In the records below, some lines hold the word "none". Copy each of those lines.

----

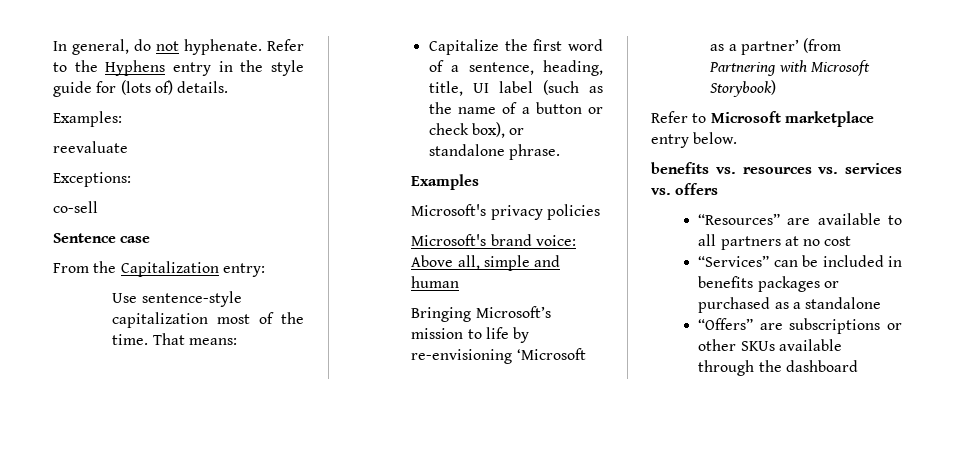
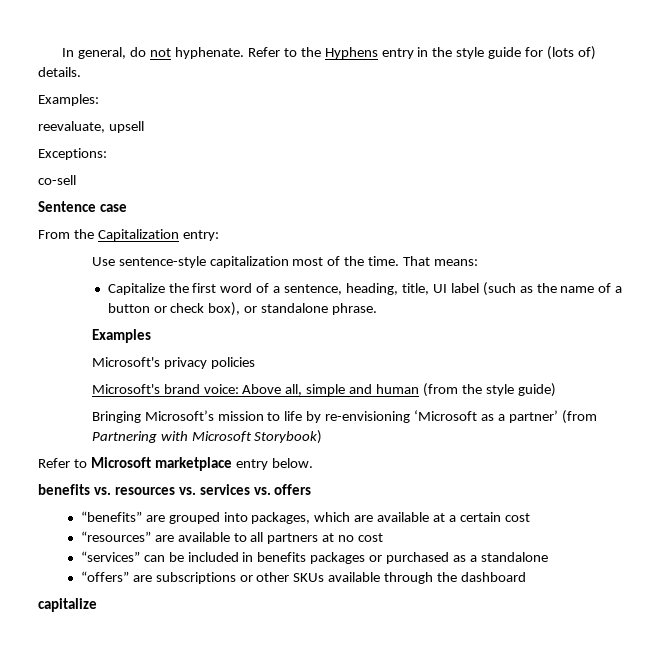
[53,141,128,153] reevaluate -> [38,121,144,133] reevaluate, upsell
(460, 282) none -> [423,383,556,397] (from the style guide)
[698,213,781,225] “Resources” -> [80,511,530,524] [80,531,151,542] “benefits” are grouped into packages, which are available at a certain cost // “resources”
[698,255,770,267] “Services” -> [80,551,140,562] “services”
[698,318,754,330] “Offers” -> [80,571,129,582] “offers”
(858, 366) none -> [38,598,97,612] // capitalize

----

**Task response**:
(460, 282) none -> [423,383,556,397] (from the style guide)
(858, 366) none -> [38,598,97,612] // capitalize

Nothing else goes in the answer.